本文:

猫との田舎暮らしをめざして

今年は都会を脱出!

つかの間の平和から一転、またしこりを発見

食欲がもどったうに

 

二度目の抗がん剤治療後、すっかり元気をなくしてしまったうに。

私は病院に対する不信感を抱くようになり、かかりつけのテシエ先生の診察を受けさせることにした。すると、やはり抗がん剤の副作用ということだった。抗がん剤をきっかけに拒食症になってしまうネコも結構いるらしい。コルチゾンの注射と投薬で、うにの食欲は回復した。

先生は、これまでの2回の抗がん剤治療の間隔が3週間しかなかったことを心配して、知り合いの癌専門医を紹介してくださるという。ただ、そこでセカンドオピニオンを受けるためには、これまでの治療の記録が必要になる。そこで病院に連絡し、診断書をメールで送ってもらうと同時に、病院の獣医さんとも相談して、しばらく抗がん剤治療は中止することになった。

そして、テシエ先生が夏休みから戻るのを待って、改めて9月の初めにうにの身体の検査をして今後の治療を検討することになった。これで経過がいいようなら、10月ぐらいまでは病院に行かなくて済みそうだった。

注射の効果はてきめんで、うには病気の前のように食欲旺盛になった。それから3日間ほどはしっかり食べられたので、たいぶ元気になったようにも見えた。4日目からは食欲が減退してきたものの、一定量は食べられていたので、私もほっとした。

「もう、病院に行かなくてもいいんだよ。おうちでゆっくりしてね。」

病気の前よりだいぶ活動量は減ってしまったけれど、私ももうあれこれと気を揉むのはやめて、うにをのんびり過ごさせてあげたいと思うようになった。セカンドオピニオンについても、また知らない所へ連れて行ってうににストレスを与えるぐらいなら、しばらく保留にしたほうがいいと考え、当面は見送ることにした。

あとはこのまま、癌がおとなしくしていてくれたらいい。

課題の内容:
- a) うにの闘病記から、「先生は、これまでの2回の抗が」から「治療は中止することになった。」までの部分をすべて、一字も変えずに書き写すこと。
- b) うにの闘病記の最後の文に続く文章を書くこと。
記録の内容は、うにの闘病記とは関係がない。

元資料:

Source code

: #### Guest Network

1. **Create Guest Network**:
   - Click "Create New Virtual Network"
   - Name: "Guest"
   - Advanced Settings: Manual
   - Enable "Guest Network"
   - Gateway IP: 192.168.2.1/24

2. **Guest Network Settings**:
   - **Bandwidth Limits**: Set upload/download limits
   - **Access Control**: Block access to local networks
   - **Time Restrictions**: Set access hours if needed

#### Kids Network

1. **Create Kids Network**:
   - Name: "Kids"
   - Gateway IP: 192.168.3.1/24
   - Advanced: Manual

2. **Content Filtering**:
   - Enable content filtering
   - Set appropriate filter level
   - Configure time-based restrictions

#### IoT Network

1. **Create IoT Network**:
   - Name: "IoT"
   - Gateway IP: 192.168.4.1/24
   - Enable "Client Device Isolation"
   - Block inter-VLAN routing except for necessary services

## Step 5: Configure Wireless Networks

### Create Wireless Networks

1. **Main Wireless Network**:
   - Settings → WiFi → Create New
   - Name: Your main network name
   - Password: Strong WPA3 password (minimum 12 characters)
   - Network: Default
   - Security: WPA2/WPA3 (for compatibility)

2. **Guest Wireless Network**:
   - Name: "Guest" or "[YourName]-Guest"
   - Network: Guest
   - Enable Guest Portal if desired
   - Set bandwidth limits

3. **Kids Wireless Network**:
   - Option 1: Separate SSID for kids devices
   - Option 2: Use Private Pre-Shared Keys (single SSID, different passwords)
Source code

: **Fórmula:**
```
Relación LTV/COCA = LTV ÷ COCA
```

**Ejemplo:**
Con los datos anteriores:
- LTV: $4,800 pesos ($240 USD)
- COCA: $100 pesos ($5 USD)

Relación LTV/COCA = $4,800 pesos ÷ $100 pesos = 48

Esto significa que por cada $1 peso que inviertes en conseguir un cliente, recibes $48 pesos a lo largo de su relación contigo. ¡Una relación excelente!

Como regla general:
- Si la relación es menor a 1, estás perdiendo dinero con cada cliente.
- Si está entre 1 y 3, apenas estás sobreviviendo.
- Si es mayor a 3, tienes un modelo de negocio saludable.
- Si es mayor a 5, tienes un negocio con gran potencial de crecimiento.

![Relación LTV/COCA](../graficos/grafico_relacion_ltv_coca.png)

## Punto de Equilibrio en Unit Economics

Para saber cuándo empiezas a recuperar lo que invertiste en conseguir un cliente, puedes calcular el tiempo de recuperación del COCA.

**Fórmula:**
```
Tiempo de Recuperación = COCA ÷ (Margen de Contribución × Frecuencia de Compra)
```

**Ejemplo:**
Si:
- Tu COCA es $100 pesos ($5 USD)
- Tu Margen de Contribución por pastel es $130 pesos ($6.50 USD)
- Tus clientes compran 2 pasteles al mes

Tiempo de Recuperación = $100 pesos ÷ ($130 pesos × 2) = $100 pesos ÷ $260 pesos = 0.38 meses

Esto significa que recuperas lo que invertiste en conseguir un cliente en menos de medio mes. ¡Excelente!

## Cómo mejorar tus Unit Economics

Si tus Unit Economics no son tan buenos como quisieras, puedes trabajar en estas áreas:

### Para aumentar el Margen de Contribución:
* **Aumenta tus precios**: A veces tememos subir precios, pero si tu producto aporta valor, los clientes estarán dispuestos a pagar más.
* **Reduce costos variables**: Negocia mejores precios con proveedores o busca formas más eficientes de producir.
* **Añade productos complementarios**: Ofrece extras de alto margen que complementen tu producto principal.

解答一覧:
- a)
先生は、これまでの2回の抗がん剤治療の間隔が3週間しかなかったことを心配して、知り合いの癌専門医を紹介してくださるという。ただ、そこでセカンドオピニオンを受けるためには、これまでの治療の記録が必要になる。そこで病院に連絡し、診断書をメールで送ってもらうと同時に、病院の獣医さんとも相談して、しばらく抗がん剤治療は中止することになった。

- b)
うにの食が細くなってしまっても、うちで休んでいればある程度体力は回復して、このままの状態を保てるかもしれない。食欲がある程度落ち着いたおかげで、私も気持ちの余裕を取り戻しつつあった。

 

ほっと一息ついて

 

その頃、娘もテレワークでのインターンを終えて家にしばらく帰ってきていた。思えば、新型コロナウイルスによるロックダウン、都市間の移動禁止になってから、娘と会える機会も少なくなっていた。パリにいるより、大学のあるヴァランシエンヌにいた方が環境もいいし、安全だとわかっていたので、無理にこちらに帰って来なくていいよと言ったものの、私はやっぱり寂しかった。移動禁止の直前にパリ市民がこぞって地方へと脱出したり、学生が実家に帰ったりする様子をテレビで見て皮肉っていたけれど、自由に移動できないのは心理的に圧迫感がある。近所への外出も自粛するなど、生活のいろんなことが不便になったし、ルールを守らず自分勝手な人たちを目にしてイライラしたりもした。あれこれでストレスが溜まっていたと思う。さらにうにの病気がわかってからは、それが最大のストレスだという自覚は常にあった。それにしても、今年の初めには想像もしていなかったこの「コロナ禍」。2020年はずっと記憶に残る年になるだろう。

それでも、娘が来てからうちの中が賑やかになり、一緒に買い物や食事に出かけて久しぶりに楽しい気分になれた。仕事も数日間休みを取り、ゆったりと家族の時間を過ごすことができた。気分転換して緊張感がほぐれたおかげか、うにの病気への不安からも少し解放された。娘は若者らしくおおらかで楽観的だった。「今はとりあえず、うにが苦しんでいないのだから、ママがそんなに心配しても仕方がないよ。」と、彼女らしい言い方で私を励ましてくれた。

「それもそうだよな。」と私も当面、のんびりすることにした。この夏は幸い猛暑も長続きせず、うにはソファやクッションで気持ちよさそうに昼寝をしていた。黄色いタルト型のクッションにぴっちりと身体を収めて寝ているうにの頭を触ると、目を閉じたまま身体をくねくねさせる。白い喉に縦一直線の手術の跡が痛々しいが、本人は気にしてないらしい。

「ネコが入ったネコタルト」「うにちゃんが入ったうにタルト」

「うにが入ったタルトがほんとにあったら、しょっぱくておいしそうじゃないけどねー。」

「お菓子にうには入れないよねー。」と娘も面白がる。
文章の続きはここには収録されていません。